Despite the high success rate described before, 90% of patients required some kind of surgery. However, 12 of the cases needed a minor procedure for chest tube insertion and 13 patients needed a non-emergent exploration of the chest cavity to remove clotted haemothorax. Consequently, only in two patients there was a need for an emergent surgical exploration for bleeding control. This means that patient optimization could be done before surgery and an even less invasive approach (VATS) can be carried out in some cases. This all reducing surgical associated morbidity and mortality.
In our study the 30-day mortality rate was 23%. Similar to previously published data (1,8,9). Stampfl et al. (9) described a 30-day mortality rate of 21%. In another study with a higher incidence of cases with iatrogenic ICA injuries the total cumulative mortality rate was 37.5% (8).
In nearly half of the cases (43%), death was related to multiple organ failure, most likely as a result of haemodynamic shock in association with the patient’s comorbid conditions, despite technically successful management of the bleeding. The number of RBC transfusions was the only factor related to death. In our opinion, this may be mainly attributed to a more severe bleeding.

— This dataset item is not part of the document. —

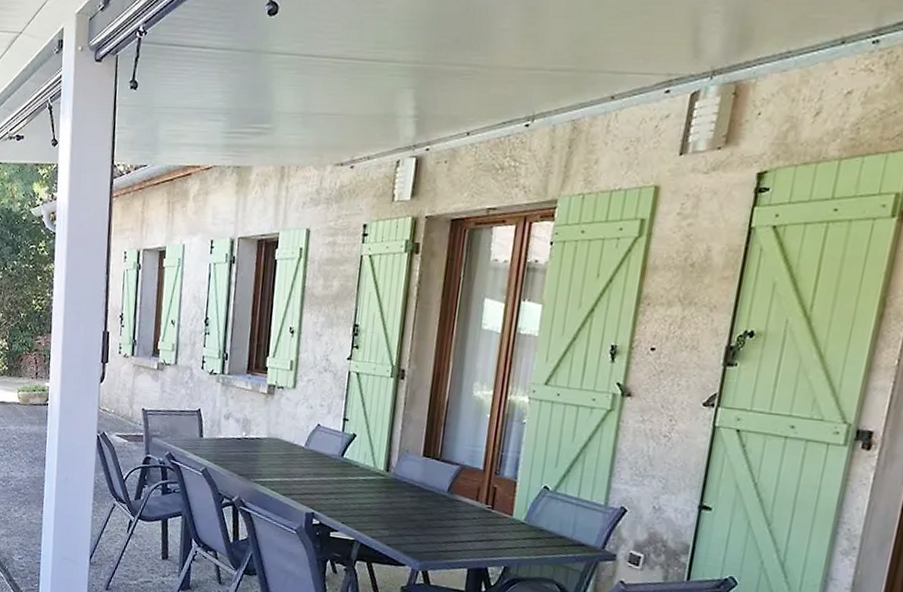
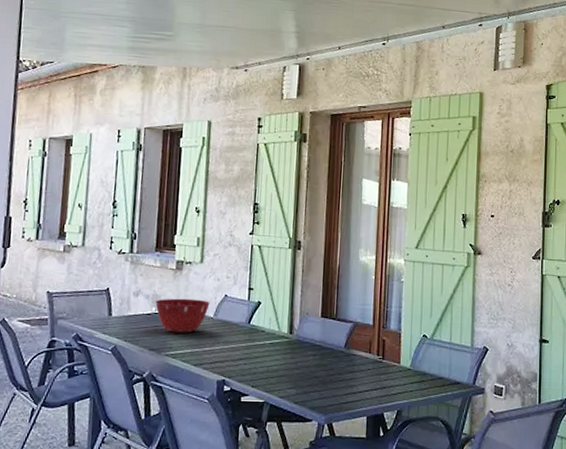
mixing bowl: none [245,423,302,461] -> present [155,298,210,333]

This study was unavoidably limited by its retrospective analysis and by the small sample size. Furthermore, the study population was heterogeneous, including patients with traumatic as well as iatrogenic injuries. Likewise, the angiographic embolization procedure was performed using different embolic materials based on the radiologist’s preference.
Although these limitations are significant, this study remains important in looking at the effectiveness and safety of selective embolization in the definitive management of hemothorax by ICAs bleeding. It has also identified various factors that could help predict patients who have a higher risk for rebleeding that requires surgical intervention, and maybe even the type of surgery to be performed.
Embolization is a safe and effective measure to arrest bleeding in patients with haemothorax caused by ICAs injuries.
Patients with severe bleeding, more than one artery injured and/or liver impairment might be cautiously considered because of higher risk of technical failure. On those patients’ straightforward surgery could be indicated in order to reduce risk of death.
Conflicts of Interest: The authors have no conflicts of interest to declare.
Ethical Statement: The authors are accountable for all aspects of the work in ensuring that questions related to the accuracy or integrity of any part of the work are appropriately investigated and resolved. The study was approved by institutional ethics committee board of Hospital de Clinic of Barcelona (No. HCB/2019/0554). Written informed consent was obtained from the patient for publication of this manuscript and any accompanying images.